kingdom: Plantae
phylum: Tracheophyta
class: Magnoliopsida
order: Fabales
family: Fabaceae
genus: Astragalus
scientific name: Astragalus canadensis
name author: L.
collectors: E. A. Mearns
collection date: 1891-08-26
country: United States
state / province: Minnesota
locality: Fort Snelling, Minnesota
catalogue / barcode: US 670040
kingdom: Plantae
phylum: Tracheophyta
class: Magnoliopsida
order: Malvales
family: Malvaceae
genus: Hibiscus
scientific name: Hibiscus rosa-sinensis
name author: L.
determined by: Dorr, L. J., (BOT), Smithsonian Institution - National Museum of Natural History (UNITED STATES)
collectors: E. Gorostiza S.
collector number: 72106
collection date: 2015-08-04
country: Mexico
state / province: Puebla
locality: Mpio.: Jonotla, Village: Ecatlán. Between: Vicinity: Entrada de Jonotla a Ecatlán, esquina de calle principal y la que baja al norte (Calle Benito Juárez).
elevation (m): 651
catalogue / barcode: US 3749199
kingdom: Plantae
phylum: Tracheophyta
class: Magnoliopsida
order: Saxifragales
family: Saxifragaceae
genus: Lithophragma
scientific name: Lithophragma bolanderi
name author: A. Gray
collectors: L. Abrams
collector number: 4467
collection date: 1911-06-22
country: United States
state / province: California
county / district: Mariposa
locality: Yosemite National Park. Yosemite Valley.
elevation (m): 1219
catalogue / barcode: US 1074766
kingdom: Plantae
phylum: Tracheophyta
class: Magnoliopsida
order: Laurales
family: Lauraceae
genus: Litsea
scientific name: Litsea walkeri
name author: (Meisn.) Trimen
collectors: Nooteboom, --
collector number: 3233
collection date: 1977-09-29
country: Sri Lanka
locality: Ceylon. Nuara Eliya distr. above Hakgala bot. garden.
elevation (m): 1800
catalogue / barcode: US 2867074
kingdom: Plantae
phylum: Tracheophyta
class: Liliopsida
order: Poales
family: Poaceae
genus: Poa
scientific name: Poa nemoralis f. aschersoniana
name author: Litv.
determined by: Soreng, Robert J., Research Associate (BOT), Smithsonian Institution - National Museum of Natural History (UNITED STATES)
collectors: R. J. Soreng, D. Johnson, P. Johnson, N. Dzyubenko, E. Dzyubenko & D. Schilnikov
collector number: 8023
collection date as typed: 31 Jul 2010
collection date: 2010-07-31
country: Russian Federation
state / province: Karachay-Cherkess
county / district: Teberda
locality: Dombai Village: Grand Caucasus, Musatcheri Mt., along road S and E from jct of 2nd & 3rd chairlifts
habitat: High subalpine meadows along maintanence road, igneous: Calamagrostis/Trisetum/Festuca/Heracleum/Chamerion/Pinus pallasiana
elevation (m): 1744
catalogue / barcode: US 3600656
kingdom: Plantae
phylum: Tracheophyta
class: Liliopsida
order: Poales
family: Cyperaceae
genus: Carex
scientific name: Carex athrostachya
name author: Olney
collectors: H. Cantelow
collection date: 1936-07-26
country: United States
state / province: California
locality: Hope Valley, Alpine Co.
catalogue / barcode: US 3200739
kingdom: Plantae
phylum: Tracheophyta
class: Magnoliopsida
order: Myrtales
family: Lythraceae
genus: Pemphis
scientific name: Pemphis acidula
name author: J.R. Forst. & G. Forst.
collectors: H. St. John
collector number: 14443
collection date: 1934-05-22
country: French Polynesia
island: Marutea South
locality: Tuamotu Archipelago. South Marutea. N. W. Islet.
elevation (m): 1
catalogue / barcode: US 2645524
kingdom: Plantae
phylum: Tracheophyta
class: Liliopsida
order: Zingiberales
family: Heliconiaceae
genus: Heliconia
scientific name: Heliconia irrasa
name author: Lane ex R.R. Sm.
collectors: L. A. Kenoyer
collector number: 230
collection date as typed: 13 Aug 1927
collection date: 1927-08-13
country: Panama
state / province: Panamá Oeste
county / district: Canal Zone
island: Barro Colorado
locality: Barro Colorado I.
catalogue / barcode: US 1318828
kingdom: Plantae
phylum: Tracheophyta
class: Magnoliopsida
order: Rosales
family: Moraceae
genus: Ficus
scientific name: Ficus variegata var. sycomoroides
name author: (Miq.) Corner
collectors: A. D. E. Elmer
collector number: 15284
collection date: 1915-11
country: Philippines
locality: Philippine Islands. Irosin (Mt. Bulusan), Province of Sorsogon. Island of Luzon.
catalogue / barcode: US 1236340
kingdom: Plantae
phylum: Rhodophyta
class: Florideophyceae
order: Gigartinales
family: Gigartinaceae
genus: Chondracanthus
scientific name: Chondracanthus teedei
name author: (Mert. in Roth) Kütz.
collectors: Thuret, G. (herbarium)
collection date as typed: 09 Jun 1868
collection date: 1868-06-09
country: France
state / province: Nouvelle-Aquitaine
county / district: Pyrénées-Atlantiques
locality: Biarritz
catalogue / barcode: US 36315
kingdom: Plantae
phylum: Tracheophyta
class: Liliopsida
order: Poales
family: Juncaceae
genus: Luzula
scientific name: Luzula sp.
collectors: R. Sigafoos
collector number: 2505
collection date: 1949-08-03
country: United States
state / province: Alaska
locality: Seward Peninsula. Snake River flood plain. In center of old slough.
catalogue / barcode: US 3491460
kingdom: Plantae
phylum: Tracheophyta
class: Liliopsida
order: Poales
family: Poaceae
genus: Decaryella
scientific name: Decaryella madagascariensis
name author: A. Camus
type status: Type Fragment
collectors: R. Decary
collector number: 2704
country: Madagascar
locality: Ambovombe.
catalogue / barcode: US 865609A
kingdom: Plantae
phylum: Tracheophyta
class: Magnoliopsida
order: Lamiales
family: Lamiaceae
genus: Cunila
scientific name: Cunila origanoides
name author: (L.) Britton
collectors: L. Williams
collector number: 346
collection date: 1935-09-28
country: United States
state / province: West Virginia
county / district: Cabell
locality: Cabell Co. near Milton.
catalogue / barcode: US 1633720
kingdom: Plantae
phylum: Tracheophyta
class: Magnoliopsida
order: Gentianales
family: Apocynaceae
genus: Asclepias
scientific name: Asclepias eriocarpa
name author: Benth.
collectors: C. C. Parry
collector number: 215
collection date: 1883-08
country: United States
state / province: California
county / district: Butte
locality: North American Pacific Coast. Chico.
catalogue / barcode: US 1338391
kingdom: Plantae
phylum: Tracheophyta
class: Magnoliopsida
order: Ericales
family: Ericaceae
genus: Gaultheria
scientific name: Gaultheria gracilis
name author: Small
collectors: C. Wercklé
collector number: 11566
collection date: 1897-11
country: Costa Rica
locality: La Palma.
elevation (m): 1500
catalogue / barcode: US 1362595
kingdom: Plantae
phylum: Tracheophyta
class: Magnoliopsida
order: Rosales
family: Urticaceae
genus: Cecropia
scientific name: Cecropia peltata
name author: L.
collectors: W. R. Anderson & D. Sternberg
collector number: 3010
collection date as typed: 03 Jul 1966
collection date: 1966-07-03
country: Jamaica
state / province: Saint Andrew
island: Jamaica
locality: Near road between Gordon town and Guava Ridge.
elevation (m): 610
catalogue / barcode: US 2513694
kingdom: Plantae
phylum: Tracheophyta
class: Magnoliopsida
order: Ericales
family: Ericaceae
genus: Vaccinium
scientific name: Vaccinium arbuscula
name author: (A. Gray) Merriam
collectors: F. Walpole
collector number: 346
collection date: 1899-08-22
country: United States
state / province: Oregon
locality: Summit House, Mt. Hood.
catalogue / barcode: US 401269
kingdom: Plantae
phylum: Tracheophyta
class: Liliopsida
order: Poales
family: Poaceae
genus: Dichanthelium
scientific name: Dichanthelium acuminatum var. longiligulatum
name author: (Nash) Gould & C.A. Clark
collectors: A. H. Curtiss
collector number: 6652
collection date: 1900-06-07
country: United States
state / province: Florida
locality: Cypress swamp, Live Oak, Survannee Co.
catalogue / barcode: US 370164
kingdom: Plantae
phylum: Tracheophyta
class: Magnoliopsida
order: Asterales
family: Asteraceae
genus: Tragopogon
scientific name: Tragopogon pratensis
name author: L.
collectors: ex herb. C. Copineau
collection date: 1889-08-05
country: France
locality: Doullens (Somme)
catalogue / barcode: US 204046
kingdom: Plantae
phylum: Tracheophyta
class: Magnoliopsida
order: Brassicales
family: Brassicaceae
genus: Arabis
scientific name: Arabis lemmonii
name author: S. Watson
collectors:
────────────────────
Written task
Rewrite the stretch from the line containing "collector number: 11566" through the end of the rows above as a numbered list, leaving out any blank lines.

Solution to this exercise
1. collector number: 11566
2. collection date: 1897-11
3. country: Costa Rica
4. locality: La Palma.
5. elevation (m): 1500
6. catalogue / barcode: US 1362595
7. kingdom: Plantae
8. phylum: Tracheophyta
9. class: Magnoliopsida
10. order: Rosales
11. family: Urticaceae
12. genus: Cecropia
13. scientific name: Cecropia peltata
14. name author: L.
15. collectors: W. R. Anderson & D. Sternberg
16. collector number: 3010
17. collection date as typed: 03 Jul 1966
18. collection date: 1966-07-03
19. country: Jamaica
20. state / province: Saint Andrew
21. island: Jamaica
22. locality: Near road between Gordon town and Guava Ridge.
23. elevation (m): 610
24. catalogue / barcode: US 2513694
25. kingdom: Plantae
26. phylum: Tracheophyta
27. class: Magnoliopsida
28. order: Ericales
29. family: Ericaceae
30. genus: Vaccinium
31. scientific name: Vaccinium arbuscula
32. name author: (A. Gray) Merriam
33. collectors: F. Walpole
34. collector number: 346
35. collection date: 1899-08-22
36. country: United States
37. state / province: Oregon
38. locality: Summit House, Mt. Hood.
39. catalogue / barcode: US 401269
40. kingdom: Plantae
41. phylum: Tracheophyta
42. class: Liliopsida
43. order: Poales
44. family: Poaceae
45. genus: Dichanthelium
46. scientific name: Dichanthelium acuminatum var. longiligulatum
47. name author: (Nash) Gould & C.A. Clark
48. collectors: A. H. Curtiss
49. collector number: 6652
50. collection date: 1900-06-07
51. country: United States
52. state / province: Florida
53. locality: Cypress swamp, Live Oak, Survannee Co.
54. catalogue / barcode: US 370164
55. kingdom: Plantae
56. phylum: Tracheophyta
57. class: Magnoliopsida
58. order: Asterales
59. family: Asteraceae
60. genus: Tragopogon
61. scientific name: Tragopogon pratensis
62. name author: L.
63. collectors: ex herb. C. Copineau
64. collection date: 1889-08-05
65. country: France
66. locality: Doullens (Somme)
67. catalogue / barcode: US 204046
68. kingdom: Plantae
69. phylum: Tracheophyta
70. class: Magnoliopsida
71. order: Brassicales
72. family: Brassicaceae
73. genus: Arabis
74. scientific name: Arabis lemmonii
75. name author: S. Watson
76. collectors:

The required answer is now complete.